Suena el teléfono y alguien coge la llamada. Responde un empleado y avisa al director de la oficina. Parece ser que llama un pez gordo de la central. El director contesta al aparato, y desde el otro lado del hilo le preguntan:
“¿Vuestro becario no lleva corbata?”
Ya os he contado que trabajé en una caja de ahorros; ejercí aquél perdido arte de atender a los jubilados detrás del mostrador. Con todo el cariño del mundo, les escuchaba un rato mientras les daba la pensión a finales de mes. Algo que actualmente no se estila en el negocio bancario.
En un día de aquellos, me enviaron a una de las oficinas centrales. Debía recoger unos papeles que había firmado un notario cerca de la zona. Y así lo hice.
A primera mañana, pasé por aquella oficina, con mi cara de sueño y mi camisa de color salmón. No era la elegancia personificada, pero tampoco era un escombro. Iba casual. Un estilo que no convenció al jefazo que me atendió. Pues me miró de arriba a bajo, poco convencido, antes de darme los papeles que fui a buscar.
Poco trabajo debería tener aquél hombre, pues tardó menos de veinte minutos en llamar al director de mi oficina. Aún no había llegado a mi sitio - tras un buen viajecito en coche - que ya le estaba pidiendo explicaciones por teléfono. Tras un intercambio de palabras, rojo, con un posado de vergüenza, mi director vino y me preguntó: “¿En las clases preparatorias, os dijeron algo del vestir?”
No. Pues claro que no. En las clases nos enseñaron a trabajar, a usar el terminal, a cambiar efectivo, cobrar cheques y divisa. ¿Quién necesita una clase, para que le enseñen a vestirse?
Él, que era realmente de quién dependía mi sueldo, me dijo que no pasaba nada. No le preocupaban tanto esas chorradas, como al personaje que le había llamado. Y aquí terminó nuestra conversación.
Días más tarde busqué referencias del tal chivato. ¿Quién era ese personaje preocupado por mi atuendo? Y, lo más importante, ¿me debía importar?
Pues resultó ser un directivo de poca monta, pero que tenia algunas vergüenzas que tapar. Me enteré que tenía una correduría de seguros por cuenta propia. A pesar que en el banco también vendía estos productos. Pero él se lucraba haciendo algunos trabajos por la tarde, y con los clientes de la misma entidad…
Mira por dónde. Menudo conflicto de intereses. Y él preocupándose por mi corbata!
El desastroso estreno de un traje
Desde entonces aprendí un poco. A partir de entonces, si tenía que vestir formal, lo hacía bien. O, al menos, mucho mejor. Pero en una ocasión pasé por una experiencia dramática: Compré un traje nuevo y me lancé a la aventura.
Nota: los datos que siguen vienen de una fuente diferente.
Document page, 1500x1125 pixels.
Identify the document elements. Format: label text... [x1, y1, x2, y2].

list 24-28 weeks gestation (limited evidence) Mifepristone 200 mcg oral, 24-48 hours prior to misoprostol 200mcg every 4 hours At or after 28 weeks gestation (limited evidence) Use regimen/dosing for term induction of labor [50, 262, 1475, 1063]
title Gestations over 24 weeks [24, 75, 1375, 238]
En la tienda, la chica que me había tomado las medidas lo hizo demasiado rápido. Por otro lado, yo también fui un poco optimista y quise cogerme la talla más ajustada, pensando que en cuestión de una semana adelgazaría. De cualquier forma, ese traje me lo llevé a un encuentro que se realizaba a la bolsa de Madrid.
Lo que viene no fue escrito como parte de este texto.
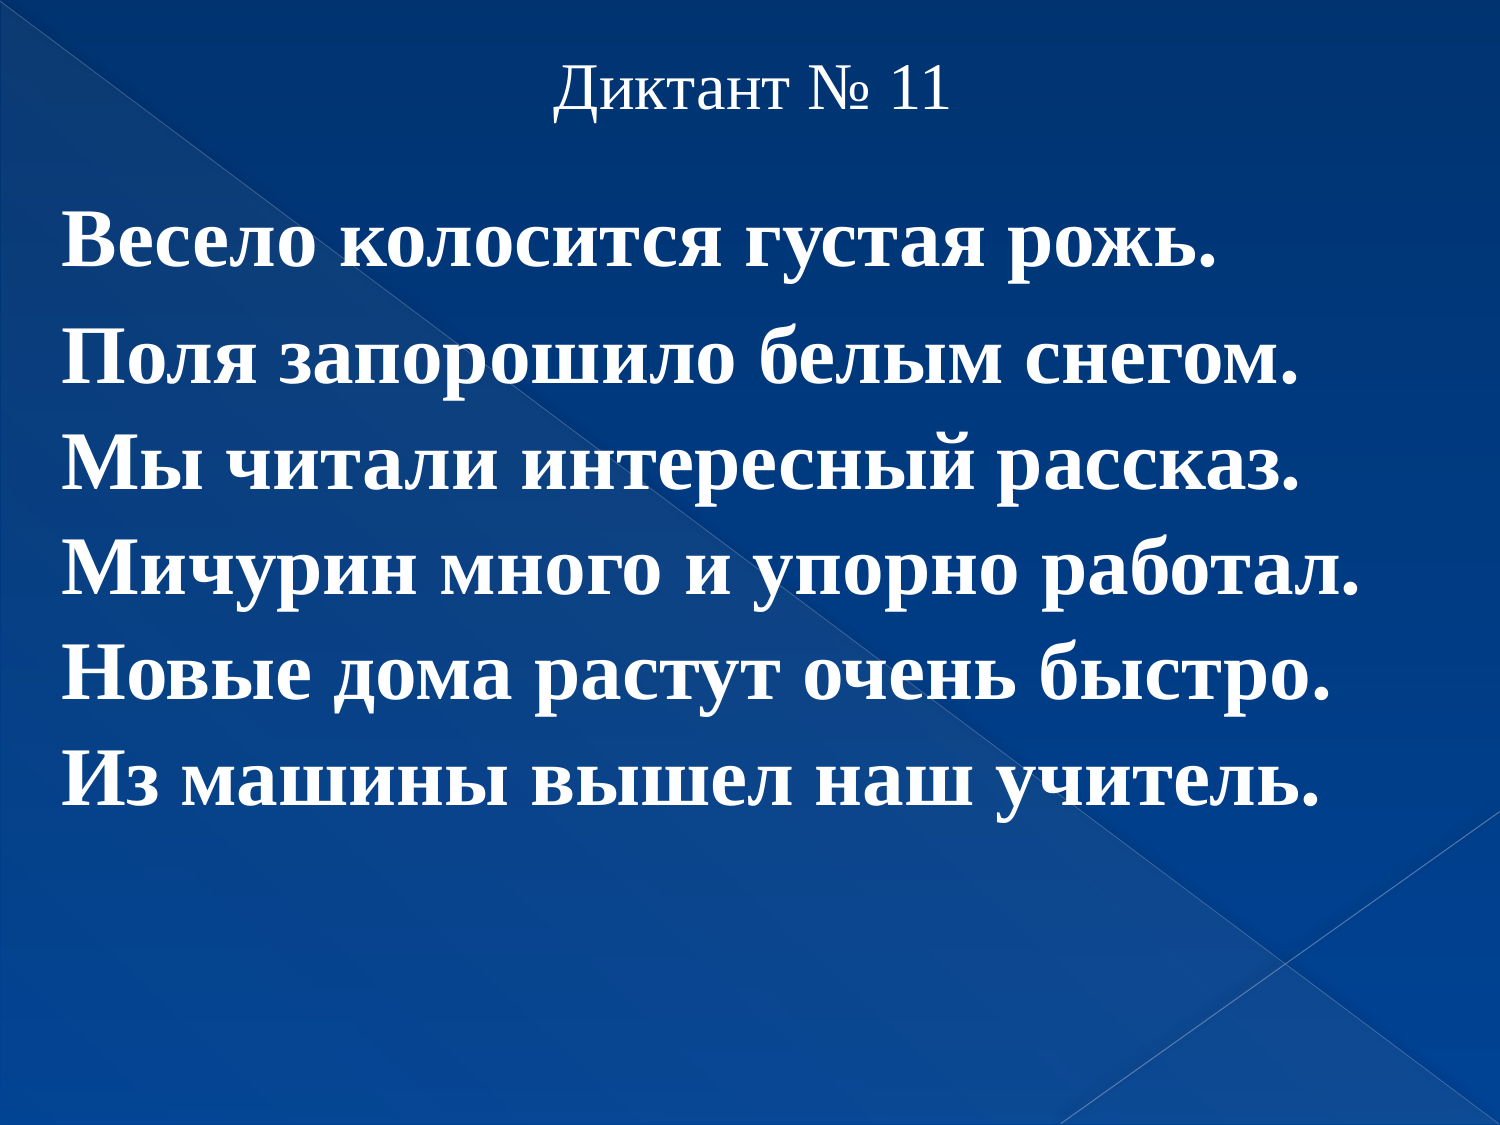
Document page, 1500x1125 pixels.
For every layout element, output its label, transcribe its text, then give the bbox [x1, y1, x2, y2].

text_box Диктант № 11 [539, 35, 997, 130]
text_box Поля запорошило белым снегом. [46, 292, 1465, 398]
text_box Новые дома растут очень быстро. [46, 609, 1465, 725]
text_box Из машины вышел наш учитель. [46, 714, 1442, 830]
text_box Весело колосится густая рожь. [46, 175, 1418, 291]
text_box Мы читали интересный рассказ. [46, 398, 1465, 514]
text_box Мичурин много и упорно работал. [46, 503, 1454, 609]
El evento consistía en una jornada maratoniana, que empezaba a las ocho de la mañana y no terminaba hasta las seis de la tarde. Durante ese período no tendría ni un minuto de descanso. No abundaban los tiempos muertos. Y, cualquier parón, o pequeña pausa, se convertía fácilmente en una nueva reunión para charlar con alguien.
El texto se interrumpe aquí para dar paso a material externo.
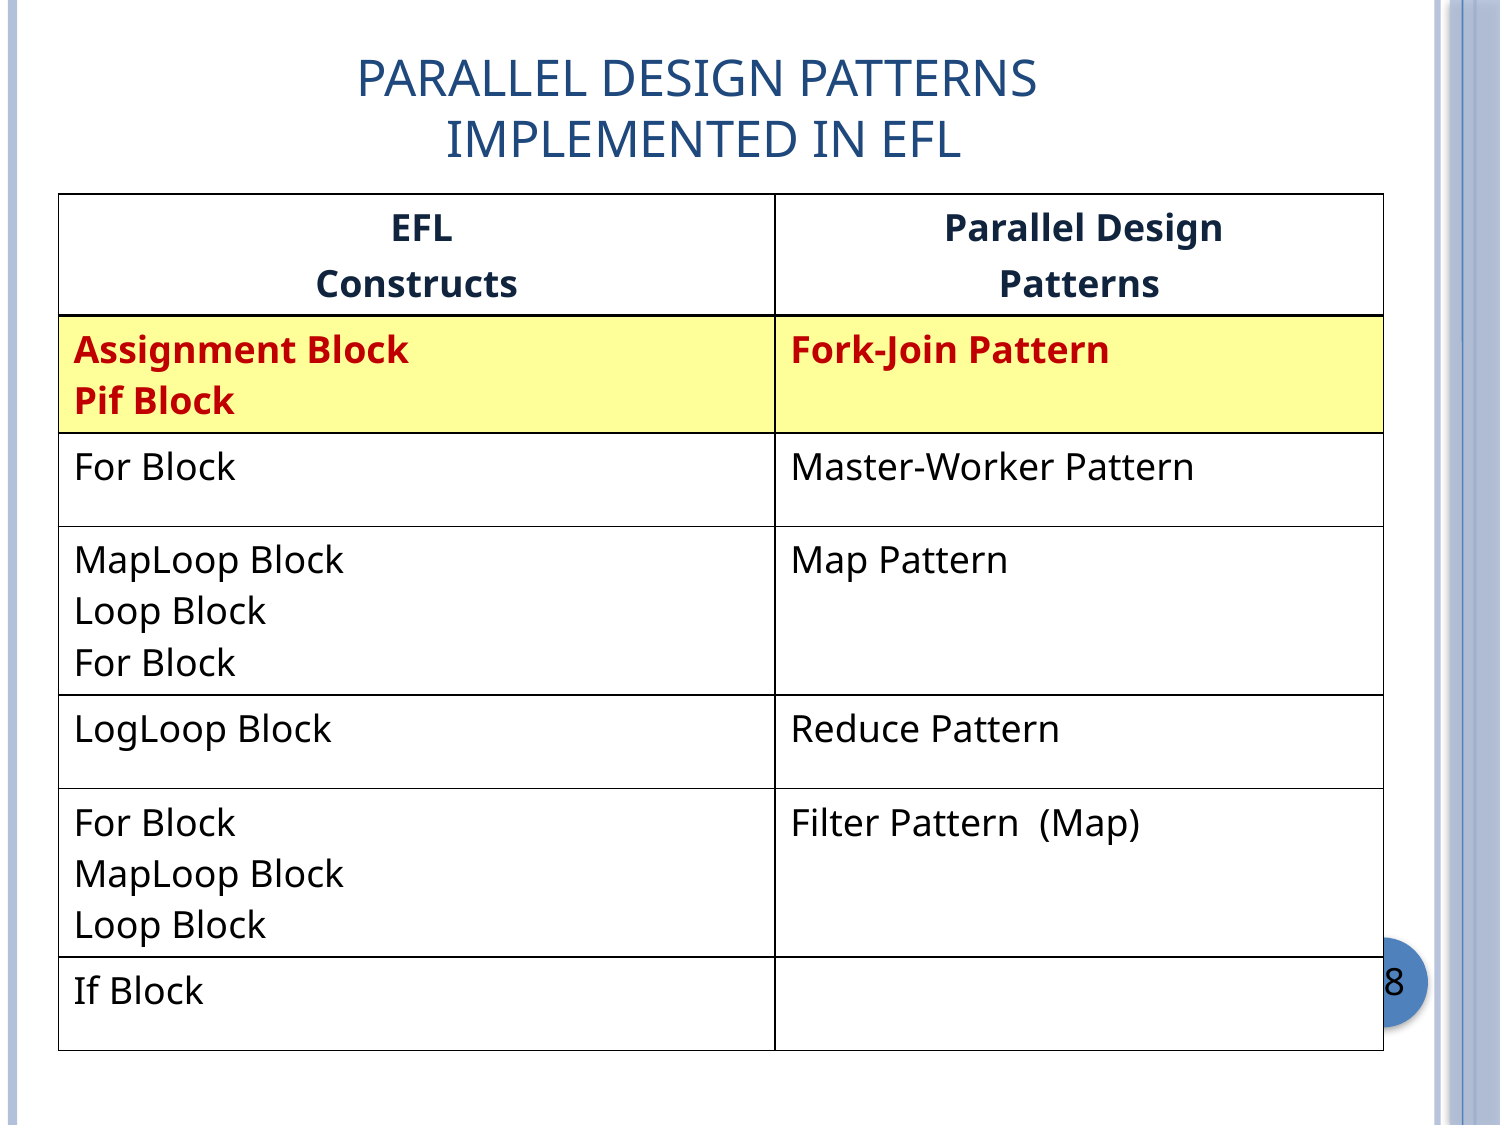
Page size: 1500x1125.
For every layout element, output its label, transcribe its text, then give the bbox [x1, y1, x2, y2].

table_header EFL Constructs [59, 195, 774, 314]
table_cell LogLoop Block [59, 696, 774, 788]
table_cell Reduce Pattern [776, 696, 1383, 788]
table_cell Assignment Block Pif Block [59, 317, 774, 432]
table_cell If Block [59, 958, 774, 1050]
table_cell Map Pattern [776, 527, 1383, 694]
table_cell Filter Pattern (Map) [776, 789, 1383, 956]
table_cell MapLoop Block Loop Block For Block [59, 527, 774, 694]
table_cell [776, 958, 1383, 1050]
title Parallel Design Patterns implemented in EFL [75, 37, 1334, 175]
table_cell For Block MapLoop Block Loop Block [59, 789, 774, 956]
table_header Parallel Design Patterns [776, 195, 1383, 314]
table_cell Fork-Join Pattern [776, 317, 1383, 432]
table_cell For Block [59, 434, 774, 526]
slide_number 18 [1384, 940, 1434, 1027]
table_cell Master-Worker Pattern [776, 434, 1383, 526]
Sonó el despertador del gran día y me vestí. Fue cuando me di cuenta del enorme desastre. El traje me iba pequeño!
La diferencia de dimensiones entre mi cuerpo y aquella pieza de ropa no era descomunal, pero lo suficiente para que me apretase. En especial los pantalones. Sería insostenible mantenerlos cerrados durante toda una jornada de idas y venidas por el Palacio de la Bolsa.
No sé qué podía haber pasado entre el día de la compra - que si, lo admito, todo aquello ya me iba un poco justito - y la fecha señalada.
Sin perder los nervios, fui directo a la bolsa, dónde me esperaba una reunión a las nueva de la mañana. Durante una hora entera tuve retortijones! Fue de aquellas situaciones emblemáticas, para acordarte toda la vida.
Qué panorama! Aquellos directivos hablando de EBITDAs, crecimiento, expansiones… Y yo solo pensando en mis intestinos.
Intenté mantener el tipo. Lo hice, aunque me estuve moviendo todo el rato. Que si ahora subía una pierna, ahora la otra. Aguanté al máximo, pero a la que nos dimos la mano, más el reparto de tarjetas tradicional, me fui corriendo al lavabo. Era imperativo que todo en mi organismo circulara de nuevo. Aunque solo fuera durante cinco minutos.
Esta escena se repitió todo el día. Reunión, tras reunión, me escabullía al lavabo.
“Que tipo más raro”, debían pensar. Por otro lado, creo que mi jefe se percató que tenía uno de estos “días extraños”. Que me marchase cada dos por tres era una señal de que algo no funcionaba. Quizás pensó que había comido un cocido en mal estado. O yo qué sé…
Moraleja: Antes de estrenar un traje, primero hay que practicar un poco con él en casa.